- _Aim of the exercise_
In the records below, the relevant part opens with the line containing "middle tip: (121, 161)" and closes with the line containing "ring tip: (241, 136)"; print that part exactly and only, without its pictures.

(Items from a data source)
══════

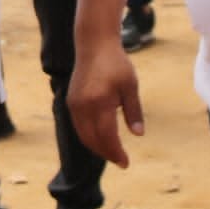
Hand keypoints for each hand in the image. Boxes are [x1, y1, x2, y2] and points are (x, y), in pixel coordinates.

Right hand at [68, 37, 144, 168]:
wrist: (94, 45)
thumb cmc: (116, 64)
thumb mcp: (131, 86)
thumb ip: (134, 111)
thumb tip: (138, 135)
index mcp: (100, 102)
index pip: (107, 136)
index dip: (116, 152)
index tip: (126, 163)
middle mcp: (84, 106)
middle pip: (93, 140)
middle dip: (107, 154)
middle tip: (121, 161)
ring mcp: (74, 104)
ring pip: (83, 135)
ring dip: (97, 147)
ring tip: (112, 152)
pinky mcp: (71, 101)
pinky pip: (79, 127)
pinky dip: (89, 137)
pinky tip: (101, 138)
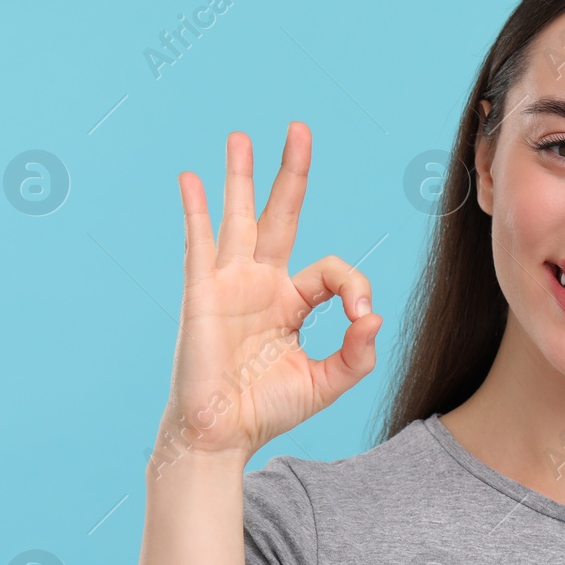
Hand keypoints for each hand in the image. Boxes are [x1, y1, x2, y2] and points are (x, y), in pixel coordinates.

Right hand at [151, 122, 381, 468]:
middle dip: (291, 173)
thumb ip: (357, 353)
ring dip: (240, 176)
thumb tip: (374, 316)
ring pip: (238, 217)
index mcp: (292, 302)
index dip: (353, 284)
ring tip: (241, 136)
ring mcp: (230, 284)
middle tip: (299, 129)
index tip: (361, 314)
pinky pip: (199, 244)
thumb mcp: (327, 382)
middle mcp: (261, 284)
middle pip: (281, 215)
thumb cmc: (269, 409)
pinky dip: (196, 210)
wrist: (223, 435)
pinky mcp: (203, 293)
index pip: (330, 270)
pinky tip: (191, 179)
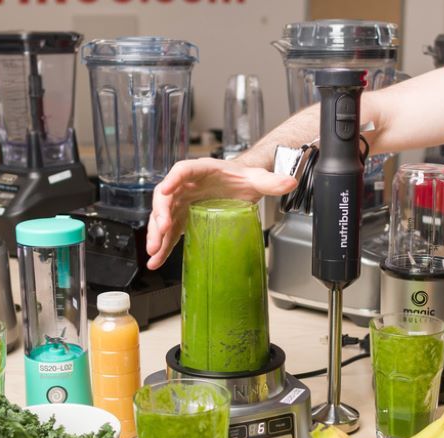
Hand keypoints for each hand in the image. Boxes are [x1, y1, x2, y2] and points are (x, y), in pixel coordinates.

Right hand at [146, 158, 296, 269]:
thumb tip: (289, 182)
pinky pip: (168, 233)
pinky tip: (156, 261)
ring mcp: (181, 203)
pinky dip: (162, 246)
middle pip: (166, 197)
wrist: (238, 185)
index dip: (172, 180)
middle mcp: (186, 186)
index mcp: (202, 170)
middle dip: (160, 214)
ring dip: (156, 234)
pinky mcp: (181, 219)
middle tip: (162, 231)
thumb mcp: (257, 178)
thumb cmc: (241, 178)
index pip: (183, 170)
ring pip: (162, 217)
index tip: (165, 190)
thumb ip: (272, 180)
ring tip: (154, 252)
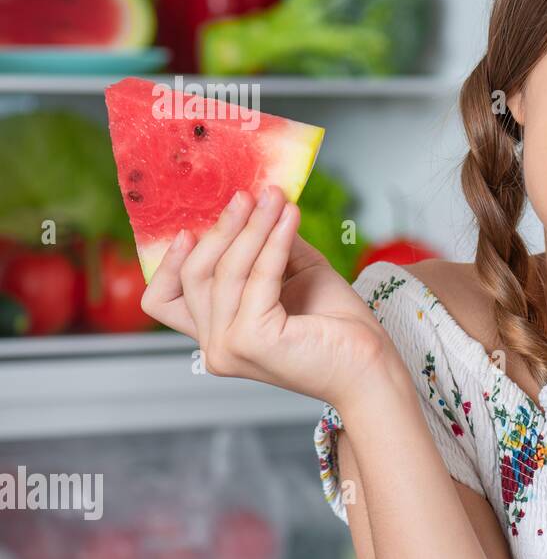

══════

- _Reply_
middle tip: (121, 161)
ring mcp: (74, 104)
ring pip: (83, 135)
ring dip: (97, 147)
ring tip: (112, 152)
pinky mcp: (71, 101)
pinky pip: (79, 127)
pinky dip: (89, 137)
pinky tip: (101, 138)
Hand keypoints for each hand in the image. Boxes are [x1, y1, x2, y2] and points are (x, y), in pixel coordinates.

Right hand at [151, 122, 381, 468]:
middle dip: (291, 173)
thumb ip: (357, 353)
ring dip: (240, 176)
thumb tip: (374, 316)
ring pip: (238, 217)
index mcp: (292, 302)
index dip: (353, 284)
ring tip: (241, 136)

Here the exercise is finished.